Saved entries ▸
Start of Block
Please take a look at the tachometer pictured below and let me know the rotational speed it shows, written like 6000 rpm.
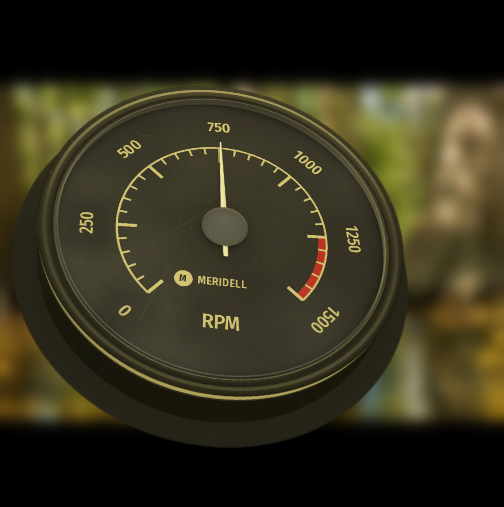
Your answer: 750 rpm
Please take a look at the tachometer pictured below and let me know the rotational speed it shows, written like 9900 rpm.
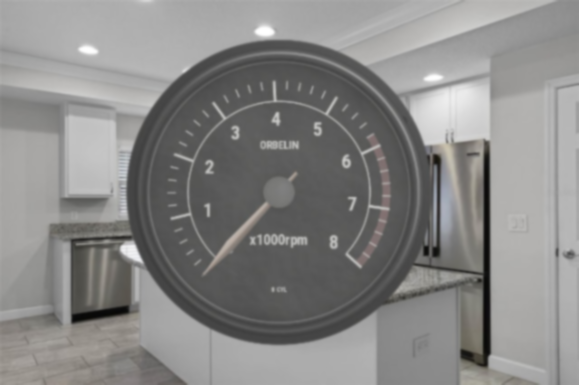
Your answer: 0 rpm
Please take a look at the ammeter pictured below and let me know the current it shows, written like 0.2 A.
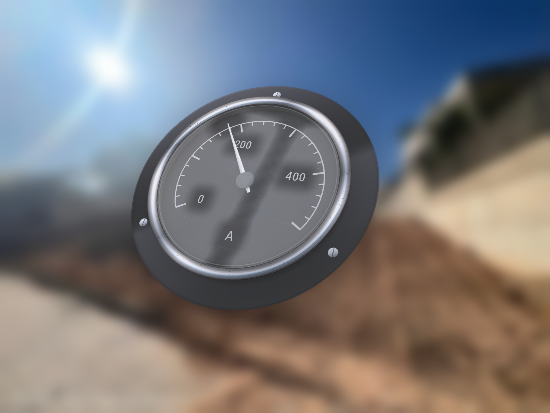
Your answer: 180 A
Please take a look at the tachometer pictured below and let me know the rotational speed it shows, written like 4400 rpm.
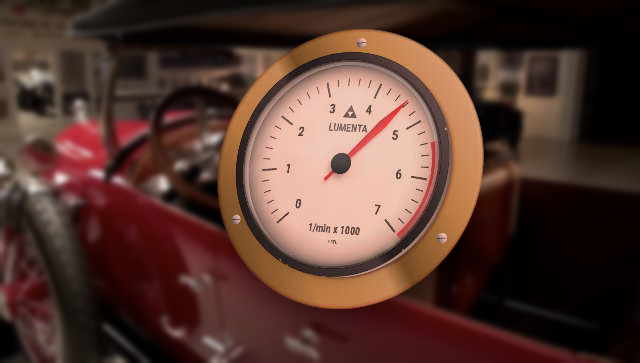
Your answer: 4600 rpm
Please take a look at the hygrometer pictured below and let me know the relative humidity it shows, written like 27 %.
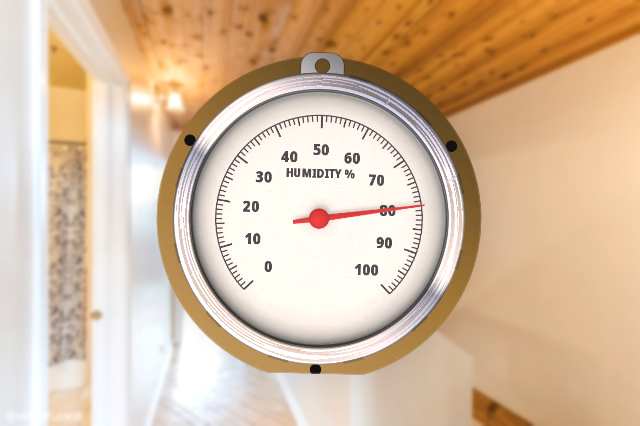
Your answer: 80 %
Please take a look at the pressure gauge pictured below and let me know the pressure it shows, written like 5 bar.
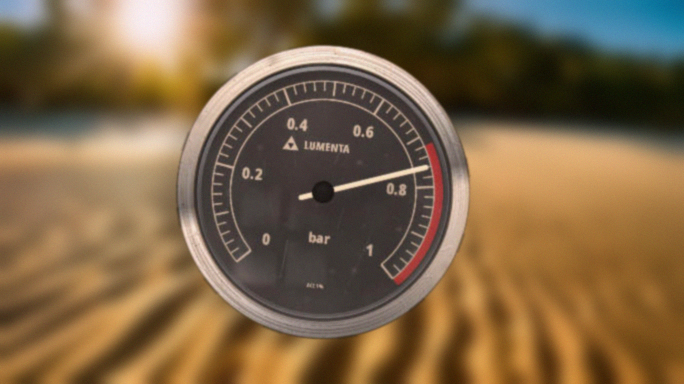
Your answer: 0.76 bar
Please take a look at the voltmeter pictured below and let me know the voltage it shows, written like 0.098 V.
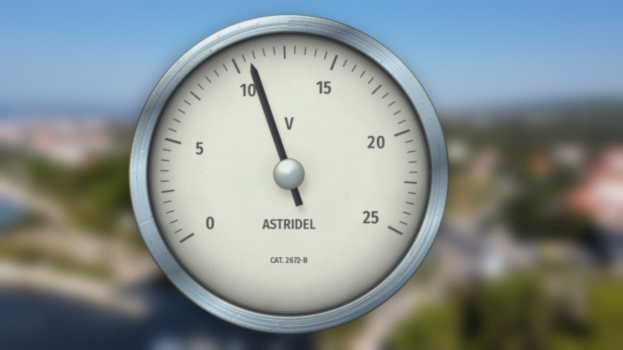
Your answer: 10.75 V
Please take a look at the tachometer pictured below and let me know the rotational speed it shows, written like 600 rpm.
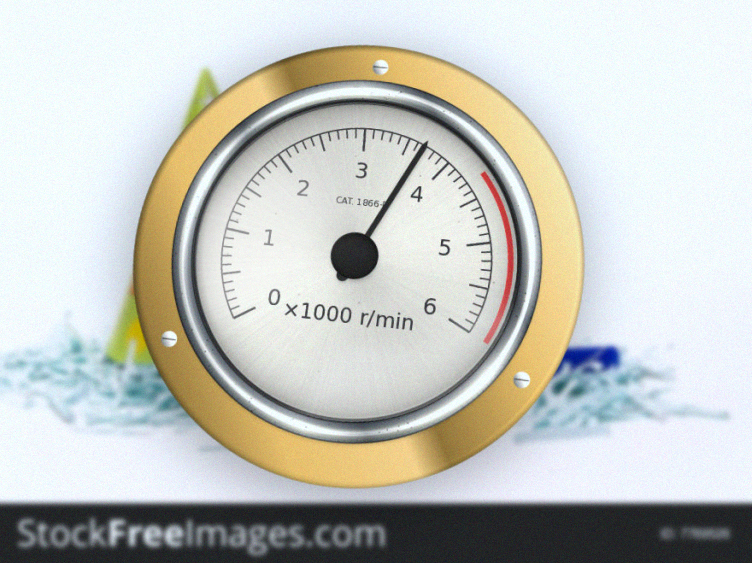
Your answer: 3700 rpm
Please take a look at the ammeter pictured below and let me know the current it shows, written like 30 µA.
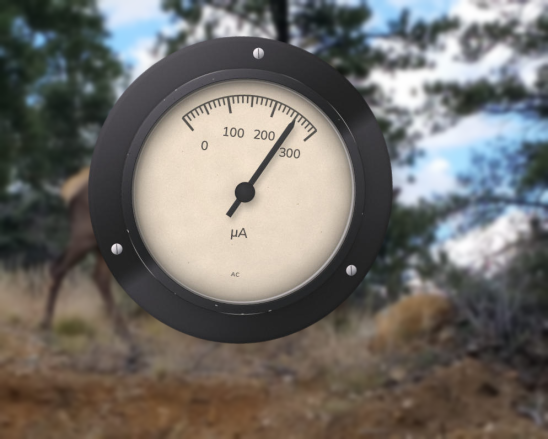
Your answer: 250 µA
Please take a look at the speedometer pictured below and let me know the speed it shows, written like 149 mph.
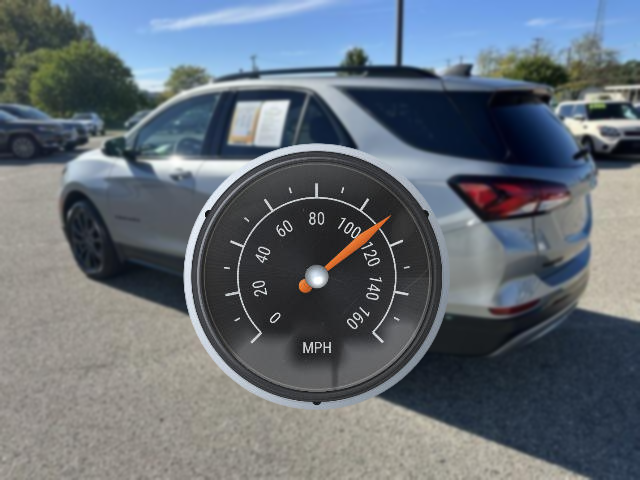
End of Block
AIM OF THE EXERCISE ▸ Copy out all of the records above word for word, omitting the picture lines.

WRITTEN ANSWER ▸
Please take a look at the tachometer pictured below and let me know the rotational speed it shows, written like 6000 rpm.
Your answer: 750 rpm
Please take a look at the tachometer pictured below and let me know the rotational speed it shows, written like 9900 rpm.
Your answer: 0 rpm
Please take a look at the ammeter pictured below and let me know the current it shows, written like 0.2 A.
Your answer: 180 A
Please take a look at the tachometer pictured below and let me know the rotational speed it shows, written like 4400 rpm.
Your answer: 4600 rpm
Please take a look at the hygrometer pictured below and let me know the relative humidity it shows, written like 27 %.
Your answer: 80 %
Please take a look at the pressure gauge pictured below and let me know the pressure it shows, written like 5 bar.
Your answer: 0.76 bar
Please take a look at the voltmeter pictured below and let me know the voltage it shows, written like 0.098 V.
Your answer: 10.75 V
Please take a look at the tachometer pictured below and let me know the rotational speed it shows, written like 600 rpm.
Your answer: 3700 rpm
Please take a look at the ammeter pictured below and let me know the current it shows, written like 30 µA.
Your answer: 250 µA
Please take a look at the speedometer pictured below and let me know the speed it shows, written like 149 mph.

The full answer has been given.